SPIES OF WARSAW: ALAN FURST

Posted: January 14, 2013 in France, Germany, Poland, spy story

41bj7+hXB3L._SL160_PIsitb-sticker-arrow-dp,TopRight,12,-18_SH30_OU02_AA160_I will possibly have more to say about this superb spy thriller after I have watched the final TV episode some time next week. I intend to watch the two episodes straight through as I believe that will be fairer to the adaptation of the novel, and I might forget the plot with a week interval between episodes.

The Spies of Warsaw, set in 1937, was an even better book than Spies of the Balkans, it had a bit more history, an interesting main character in Mercier and plenty of tension. Alan Furst cleverly blends real life events and personalities with his fictional characters. The  narrative style is episodic but that does not jar because of the packed content in those episodes. The author switches third person perspectives occasionally from the French military attache, the dashing aristocratic widower Colonel Mercier, to the German engineer Edvard Uhl, a secret agent, or the vindictive SD Major August Voss, but the tension never flags.

‘Evil bastards, Jean-Francois, they’ve got their whole country in prison. I have friends who are Jews, a couple , who fled Frankfurt with their clothes on their backs. No doubts great threats to the government: cellists, both of them. Did you know that, by German law, persons of more than twenty-five per cent non-Aryan blood are forbidden to play Beethoven, Mozart, Bach or any other Aryan composer?’

The reader learns all about the duties of Jean-Francois Mercier, and the reality that military attache really means a “spy”, working for the French Deuxieme Bureau. We accompany him to smart embassy dinners, to social events and on his dangerous investigative activities. He deals with both German secret agents, the Abwehr [German Military Intelligence] and the anti-Nazi ex-Nazis from Otto Strasser’s organisation, the survivors of Hitler’s purge on the Night of the Long Knives in 1934. He helps Russian NKVD operatives avoid the dreaded trip back to Moscow, and “nine grams”. [The weight of a bullet is slang for execution.] He checks fortifications on the Polish-German border, and tank exercises in the Black Forest. 

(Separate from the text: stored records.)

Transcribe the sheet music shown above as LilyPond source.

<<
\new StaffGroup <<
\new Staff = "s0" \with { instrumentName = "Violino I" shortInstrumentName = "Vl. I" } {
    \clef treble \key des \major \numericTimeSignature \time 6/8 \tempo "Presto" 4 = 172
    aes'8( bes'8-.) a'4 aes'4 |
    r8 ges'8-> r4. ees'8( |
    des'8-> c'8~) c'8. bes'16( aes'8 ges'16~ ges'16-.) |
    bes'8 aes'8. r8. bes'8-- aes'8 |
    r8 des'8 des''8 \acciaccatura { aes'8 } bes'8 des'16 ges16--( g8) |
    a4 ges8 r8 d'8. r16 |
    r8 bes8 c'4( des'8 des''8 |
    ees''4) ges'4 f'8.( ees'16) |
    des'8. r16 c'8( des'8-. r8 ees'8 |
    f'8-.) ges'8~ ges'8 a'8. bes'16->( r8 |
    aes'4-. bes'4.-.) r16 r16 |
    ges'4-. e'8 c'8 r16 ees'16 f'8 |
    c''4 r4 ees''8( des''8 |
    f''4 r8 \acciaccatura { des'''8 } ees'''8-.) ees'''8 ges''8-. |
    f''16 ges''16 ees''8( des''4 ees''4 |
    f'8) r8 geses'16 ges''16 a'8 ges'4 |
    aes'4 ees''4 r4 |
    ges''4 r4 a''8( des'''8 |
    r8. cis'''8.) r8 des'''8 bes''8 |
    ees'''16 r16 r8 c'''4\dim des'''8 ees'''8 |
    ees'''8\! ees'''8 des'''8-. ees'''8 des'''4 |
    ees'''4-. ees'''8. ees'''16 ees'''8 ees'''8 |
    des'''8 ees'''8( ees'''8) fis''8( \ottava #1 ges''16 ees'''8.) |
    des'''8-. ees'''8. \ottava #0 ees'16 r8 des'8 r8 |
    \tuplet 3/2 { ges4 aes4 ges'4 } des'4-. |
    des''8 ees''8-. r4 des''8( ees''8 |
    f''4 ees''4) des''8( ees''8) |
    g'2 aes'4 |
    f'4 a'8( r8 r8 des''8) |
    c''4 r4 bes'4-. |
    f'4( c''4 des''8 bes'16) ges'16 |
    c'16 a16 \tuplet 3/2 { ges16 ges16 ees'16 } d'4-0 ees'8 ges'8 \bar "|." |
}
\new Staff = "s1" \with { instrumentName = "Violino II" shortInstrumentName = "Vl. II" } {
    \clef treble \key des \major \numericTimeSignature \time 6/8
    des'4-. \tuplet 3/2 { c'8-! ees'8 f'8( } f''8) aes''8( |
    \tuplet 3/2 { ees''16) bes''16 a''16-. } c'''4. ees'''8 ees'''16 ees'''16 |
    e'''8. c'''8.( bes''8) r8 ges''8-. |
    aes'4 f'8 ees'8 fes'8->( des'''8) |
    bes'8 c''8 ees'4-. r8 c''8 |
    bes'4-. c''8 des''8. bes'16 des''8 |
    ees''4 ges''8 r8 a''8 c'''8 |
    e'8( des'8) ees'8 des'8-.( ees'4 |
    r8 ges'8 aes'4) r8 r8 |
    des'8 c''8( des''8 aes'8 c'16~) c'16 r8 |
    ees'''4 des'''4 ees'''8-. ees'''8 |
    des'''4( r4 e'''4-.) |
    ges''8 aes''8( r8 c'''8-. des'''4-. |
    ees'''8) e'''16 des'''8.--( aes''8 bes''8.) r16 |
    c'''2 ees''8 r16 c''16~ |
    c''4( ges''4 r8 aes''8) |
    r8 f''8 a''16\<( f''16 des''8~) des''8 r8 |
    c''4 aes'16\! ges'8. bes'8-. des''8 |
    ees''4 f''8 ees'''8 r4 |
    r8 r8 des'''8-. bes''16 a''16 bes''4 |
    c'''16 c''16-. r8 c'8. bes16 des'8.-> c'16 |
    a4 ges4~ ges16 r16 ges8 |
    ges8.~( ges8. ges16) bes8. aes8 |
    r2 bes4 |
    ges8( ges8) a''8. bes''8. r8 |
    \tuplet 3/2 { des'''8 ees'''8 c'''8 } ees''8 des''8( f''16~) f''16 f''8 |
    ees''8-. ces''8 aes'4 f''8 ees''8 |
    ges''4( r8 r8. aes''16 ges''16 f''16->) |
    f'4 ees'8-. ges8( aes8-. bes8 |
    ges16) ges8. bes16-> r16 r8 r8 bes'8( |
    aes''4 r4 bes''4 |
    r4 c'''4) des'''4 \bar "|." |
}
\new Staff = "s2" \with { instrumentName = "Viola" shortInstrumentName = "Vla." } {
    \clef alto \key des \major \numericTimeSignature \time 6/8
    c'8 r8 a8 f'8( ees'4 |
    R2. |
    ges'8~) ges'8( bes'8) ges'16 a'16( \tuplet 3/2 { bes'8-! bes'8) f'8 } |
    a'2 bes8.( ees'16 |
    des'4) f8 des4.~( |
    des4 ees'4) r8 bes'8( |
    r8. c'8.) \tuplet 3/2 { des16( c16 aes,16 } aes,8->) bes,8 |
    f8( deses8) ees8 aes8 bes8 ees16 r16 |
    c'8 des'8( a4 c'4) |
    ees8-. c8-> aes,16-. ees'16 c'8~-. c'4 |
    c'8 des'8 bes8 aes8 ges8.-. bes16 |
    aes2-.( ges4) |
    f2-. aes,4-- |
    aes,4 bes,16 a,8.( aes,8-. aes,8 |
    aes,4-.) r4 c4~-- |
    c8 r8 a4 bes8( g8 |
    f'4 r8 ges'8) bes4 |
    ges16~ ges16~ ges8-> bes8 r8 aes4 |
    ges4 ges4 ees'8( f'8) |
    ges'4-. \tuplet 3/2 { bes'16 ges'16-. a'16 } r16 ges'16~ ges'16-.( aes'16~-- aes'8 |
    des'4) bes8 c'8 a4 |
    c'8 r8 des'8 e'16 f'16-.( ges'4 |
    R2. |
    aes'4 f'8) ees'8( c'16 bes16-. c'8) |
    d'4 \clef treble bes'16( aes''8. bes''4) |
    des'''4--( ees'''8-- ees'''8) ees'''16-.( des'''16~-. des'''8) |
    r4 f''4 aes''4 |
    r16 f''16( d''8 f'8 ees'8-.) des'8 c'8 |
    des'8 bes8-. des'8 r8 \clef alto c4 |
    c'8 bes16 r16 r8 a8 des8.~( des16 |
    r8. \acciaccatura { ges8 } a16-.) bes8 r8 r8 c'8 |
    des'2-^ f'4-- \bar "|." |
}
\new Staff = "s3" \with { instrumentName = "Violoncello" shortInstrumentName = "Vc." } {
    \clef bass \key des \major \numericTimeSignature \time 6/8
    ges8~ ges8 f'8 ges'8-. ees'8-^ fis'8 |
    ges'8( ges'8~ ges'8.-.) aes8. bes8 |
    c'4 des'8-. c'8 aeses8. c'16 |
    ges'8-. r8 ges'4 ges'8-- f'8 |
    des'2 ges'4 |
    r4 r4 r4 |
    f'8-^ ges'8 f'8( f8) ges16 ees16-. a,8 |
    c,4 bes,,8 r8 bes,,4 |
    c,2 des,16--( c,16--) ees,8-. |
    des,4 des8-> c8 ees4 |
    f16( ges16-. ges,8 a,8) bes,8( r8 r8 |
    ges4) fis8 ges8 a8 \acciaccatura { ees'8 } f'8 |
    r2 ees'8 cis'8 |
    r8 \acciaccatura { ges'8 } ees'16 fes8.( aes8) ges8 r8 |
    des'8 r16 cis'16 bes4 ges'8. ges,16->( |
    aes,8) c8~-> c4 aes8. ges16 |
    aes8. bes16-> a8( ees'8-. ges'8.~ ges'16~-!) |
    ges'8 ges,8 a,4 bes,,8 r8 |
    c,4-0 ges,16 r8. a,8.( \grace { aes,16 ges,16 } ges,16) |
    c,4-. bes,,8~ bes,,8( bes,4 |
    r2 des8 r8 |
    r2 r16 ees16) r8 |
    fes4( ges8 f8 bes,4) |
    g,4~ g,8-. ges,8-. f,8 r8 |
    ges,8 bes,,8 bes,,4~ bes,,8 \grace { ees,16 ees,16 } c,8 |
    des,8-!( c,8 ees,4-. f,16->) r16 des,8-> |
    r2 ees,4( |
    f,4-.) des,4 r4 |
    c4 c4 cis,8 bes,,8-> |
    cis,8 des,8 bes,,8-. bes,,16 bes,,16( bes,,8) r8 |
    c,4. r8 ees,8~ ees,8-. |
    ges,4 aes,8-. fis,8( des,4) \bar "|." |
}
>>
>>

‘So Marshal Petain, the hero of Verdun, much honoured, idolized, even, has persuaded himself he is omniscient. In a recent pamphlet, he wrote “The Ardennes forest is impenetrable; and if the Germans were imprudent enough to get entangled in it, we should seize them as they came out!”‘

The reader learns about  Mercier’s teenage years, his relationships with women, and especially his romance with intriguing Anna Szarbek, a lawyer with the League of Nations. And on top of all the personal details we learn about the articles and books written on tank tactics by Basil Liddell-Hart, and Charles De Gaulle. These are almost totally ignored by the French and British General Staffs, but their ideas are eagerly adopted by German officers including Heinz Guderian, and Erwin Rommel with devastating effect in the Blitzkreigs of 1939 [Poland] and 1940 [France]. This is just the sort of book that should be read by young people starting on their GCSE History of the Second World War course at 15 or 16, because it gives you a lot of facts in an easily digestible form alongside, both an exciting spy story and a love story. It makes history interesting, and as a result I am becoming a bit of an addict for Alan Furst’s writing. Although of course as well as history you get the tension and  excitement of spying and other activities.

Then they kissed for a while, the tender kind, touch and part-until she raised her arms so he could take her sweater off. Small breasts in a lacy black bra. For a day at the Cracow office?

Madame Dupin, you told.  

Comments
  1. Margot Kinberg says:

    Norman – Oh, I’m so pleased this was as good as you’d hoped it would be. What a nice blend of accurate history and a good, good story. I’m glad you liked it as much as you did and I’ll be interested to hear what you say when you’ve seen the TV episode.